Some of the Set functions allow you to limit the range or number of values that are mapped. Let's assume that we want to impose a limit on the number of "note" items we map. If we want to map only one item, we can use either the First or Last function - these map the first and last items encountered respectively. However, let's use the slightly more complex Top function here. With Top, you can map the first n items. Drag a Top function onto the Mapper.
We need to specify how many items we want to map. Drag a Constant onto the Mapper and right-click it, choosing Show Properties. Enter an integer Data Type from the drop-down list and the number 2 as the Value.
Connect the Constant output to the Count input of the Top function, and the Nodes input to the "note" output in the XML Reader.
Connect the Top output to the "info" input in the XML Writer.

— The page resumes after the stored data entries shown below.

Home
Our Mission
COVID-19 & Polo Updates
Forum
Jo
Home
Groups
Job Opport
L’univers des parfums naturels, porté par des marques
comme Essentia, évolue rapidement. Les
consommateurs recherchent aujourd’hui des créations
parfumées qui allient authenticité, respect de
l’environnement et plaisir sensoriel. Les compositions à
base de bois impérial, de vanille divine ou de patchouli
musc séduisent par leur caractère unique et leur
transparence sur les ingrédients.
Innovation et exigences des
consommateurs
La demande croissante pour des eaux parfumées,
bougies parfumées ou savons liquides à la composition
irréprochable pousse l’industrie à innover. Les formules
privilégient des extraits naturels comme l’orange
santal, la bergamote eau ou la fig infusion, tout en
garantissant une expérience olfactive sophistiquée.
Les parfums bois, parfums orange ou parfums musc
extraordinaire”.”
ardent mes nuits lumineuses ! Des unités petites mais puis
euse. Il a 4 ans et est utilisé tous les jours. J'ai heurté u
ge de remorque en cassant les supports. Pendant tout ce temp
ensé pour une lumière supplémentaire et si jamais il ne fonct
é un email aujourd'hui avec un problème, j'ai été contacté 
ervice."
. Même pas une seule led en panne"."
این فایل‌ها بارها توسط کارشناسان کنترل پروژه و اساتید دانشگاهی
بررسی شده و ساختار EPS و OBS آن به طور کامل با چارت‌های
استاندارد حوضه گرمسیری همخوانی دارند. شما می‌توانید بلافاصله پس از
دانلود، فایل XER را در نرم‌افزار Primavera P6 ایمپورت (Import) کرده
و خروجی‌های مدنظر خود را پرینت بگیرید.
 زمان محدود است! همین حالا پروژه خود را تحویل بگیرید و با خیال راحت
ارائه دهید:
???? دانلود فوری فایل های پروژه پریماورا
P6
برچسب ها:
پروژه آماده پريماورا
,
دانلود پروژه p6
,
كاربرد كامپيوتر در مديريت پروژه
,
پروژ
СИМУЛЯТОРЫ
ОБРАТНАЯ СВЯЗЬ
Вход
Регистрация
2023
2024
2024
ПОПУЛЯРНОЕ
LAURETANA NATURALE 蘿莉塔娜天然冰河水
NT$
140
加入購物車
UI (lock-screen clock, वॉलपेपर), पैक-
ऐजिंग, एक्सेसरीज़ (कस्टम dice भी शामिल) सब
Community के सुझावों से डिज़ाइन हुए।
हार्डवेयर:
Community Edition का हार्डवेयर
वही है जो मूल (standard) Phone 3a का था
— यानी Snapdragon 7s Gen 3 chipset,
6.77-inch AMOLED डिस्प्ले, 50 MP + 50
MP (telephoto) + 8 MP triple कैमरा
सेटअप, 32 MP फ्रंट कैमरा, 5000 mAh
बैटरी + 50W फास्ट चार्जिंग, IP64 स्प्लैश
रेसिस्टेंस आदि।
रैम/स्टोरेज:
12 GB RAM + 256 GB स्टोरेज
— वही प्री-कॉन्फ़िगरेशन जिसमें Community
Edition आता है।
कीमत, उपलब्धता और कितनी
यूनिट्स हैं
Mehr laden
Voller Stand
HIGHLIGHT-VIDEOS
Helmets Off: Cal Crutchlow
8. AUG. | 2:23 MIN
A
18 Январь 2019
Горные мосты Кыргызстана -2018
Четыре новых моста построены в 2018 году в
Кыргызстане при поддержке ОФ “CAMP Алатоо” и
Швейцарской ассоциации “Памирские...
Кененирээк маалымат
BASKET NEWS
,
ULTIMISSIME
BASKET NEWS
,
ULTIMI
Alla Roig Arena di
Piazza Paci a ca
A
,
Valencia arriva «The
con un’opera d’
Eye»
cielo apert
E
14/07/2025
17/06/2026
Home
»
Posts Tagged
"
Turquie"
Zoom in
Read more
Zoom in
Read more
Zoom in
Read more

Now we are ready to map the remaining connections. Connect "library" to "dept_library", "section" to "department", "name" to "name", "title" to "title", "author" to "writer", "publication" to "year", and "isbn" to "ref".

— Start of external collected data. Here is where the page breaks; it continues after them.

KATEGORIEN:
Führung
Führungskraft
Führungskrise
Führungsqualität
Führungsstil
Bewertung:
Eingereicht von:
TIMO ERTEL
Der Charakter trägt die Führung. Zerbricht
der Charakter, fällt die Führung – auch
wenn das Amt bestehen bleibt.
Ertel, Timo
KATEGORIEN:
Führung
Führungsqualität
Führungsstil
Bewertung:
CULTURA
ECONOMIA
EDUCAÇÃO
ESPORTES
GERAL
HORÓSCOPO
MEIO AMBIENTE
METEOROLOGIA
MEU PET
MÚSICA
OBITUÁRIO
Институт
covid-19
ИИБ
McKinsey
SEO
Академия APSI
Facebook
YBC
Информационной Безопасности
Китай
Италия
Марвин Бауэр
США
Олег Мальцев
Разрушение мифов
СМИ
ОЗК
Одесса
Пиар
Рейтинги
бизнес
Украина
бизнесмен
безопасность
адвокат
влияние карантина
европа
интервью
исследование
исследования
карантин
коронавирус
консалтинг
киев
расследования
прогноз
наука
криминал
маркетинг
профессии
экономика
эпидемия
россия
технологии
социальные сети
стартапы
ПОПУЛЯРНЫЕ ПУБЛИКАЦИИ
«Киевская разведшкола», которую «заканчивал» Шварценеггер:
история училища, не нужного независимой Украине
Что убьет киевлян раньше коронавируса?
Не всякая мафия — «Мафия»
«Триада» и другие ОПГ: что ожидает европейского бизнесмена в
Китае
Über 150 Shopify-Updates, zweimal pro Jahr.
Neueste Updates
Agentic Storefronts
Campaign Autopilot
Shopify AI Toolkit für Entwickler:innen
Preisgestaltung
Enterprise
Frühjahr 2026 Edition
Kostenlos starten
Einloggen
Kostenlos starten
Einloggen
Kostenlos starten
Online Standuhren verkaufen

We can now execute the transform by pressing Shift-F5 or the Execute button (). The transform is applied and the file we selected as output opens in the editor:
Output XML |
Copy Code
|
---|---|
<dept_library> <department> <name>Fiction</name> <volume title="Animal Farm" writer="George Orwell"> <year>1945</year> <ref>3456789012</ref> <info>1st Edition</info> <info>Random House</info> <used_in>50</used_in> <used_in>120</used_in> </volume> <volume title="Pride and Prejudice" writer="Jane Austen"> <year>1813</year> <ref>2345678901</ref> <info>Penguin</info> <used_in>45</used_in> <used_in>109</used_in> </volume> <volume title="War and Peace" writer="Leo Tolstoy"> <year>1869</year> <ref>1234567890</ref> <info>Abridged</info> <info>Harper Collins</info> <used_in>342</used_in> <used_in>12</used_in> </volume> </department> <department> <name>Non-Fiction</name> <volume title="Testament of Youth" writer="Vera Brittain"> <year>1933</year> <ref>987654321</ref> <info>Biography</info> <used_in>12</used_in> </volume> <volume title="The Origin of Species" writer="Charles Darwin"> <year>1872</year> <ref>3456789012</ref> <info>6th Edition</info> <info>Science</info> <used_in>11</used_in> </volume> </department> </dept_library> |
The Set functions have all been applied as part of the mapping process. Only those "volume" elements whose publication date is at least 1800 are included (Filter function). A maximum of 2 "info" elements are included per "volume" (Top function). Within each "department", the "volume" elements are sorted alphabetically by "title" (Sort function). Finally, the "used_in" elements are all unique within their parent elements (Distinct function).